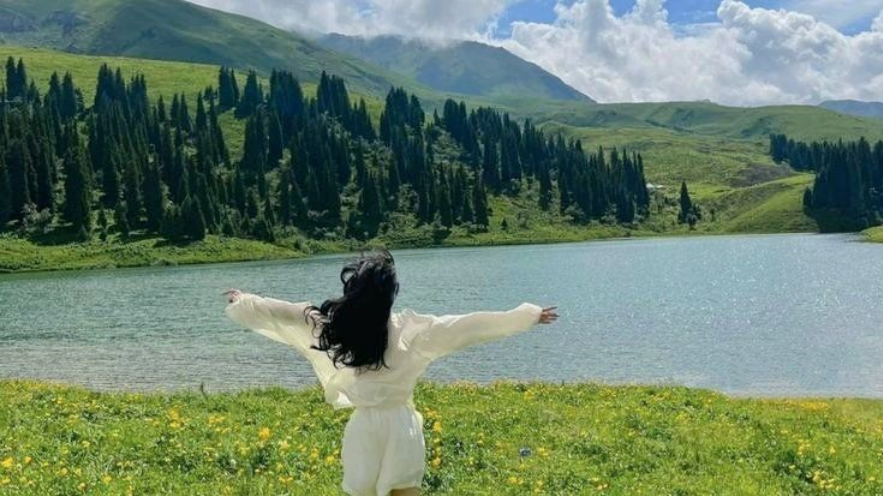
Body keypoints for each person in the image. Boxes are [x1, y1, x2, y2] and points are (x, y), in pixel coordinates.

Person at [224, 250, 558, 496]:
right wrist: (525, 316)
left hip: (364, 429)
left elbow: (289, 313)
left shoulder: (340, 328)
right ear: (390, 296)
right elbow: (468, 326)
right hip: (401, 428)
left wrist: (245, 301)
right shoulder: (412, 332)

————————

> _Task requirements_: Pictures aside, return all of the material exactly as written.

> _Result of this task_:
Body keypoints for each person in the image. Boxes are [x1, y1, x2, y2] and points are (x, y), in pixel coordinates.

Person at [224, 250, 558, 496]:
right wrist: (525, 316)
left hip: (364, 429)
left elbow: (289, 313)
left shoulder: (340, 328)
right ear: (390, 296)
right elbow: (468, 326)
right hip: (401, 428)
left wrist: (245, 301)
right shoulder: (412, 332)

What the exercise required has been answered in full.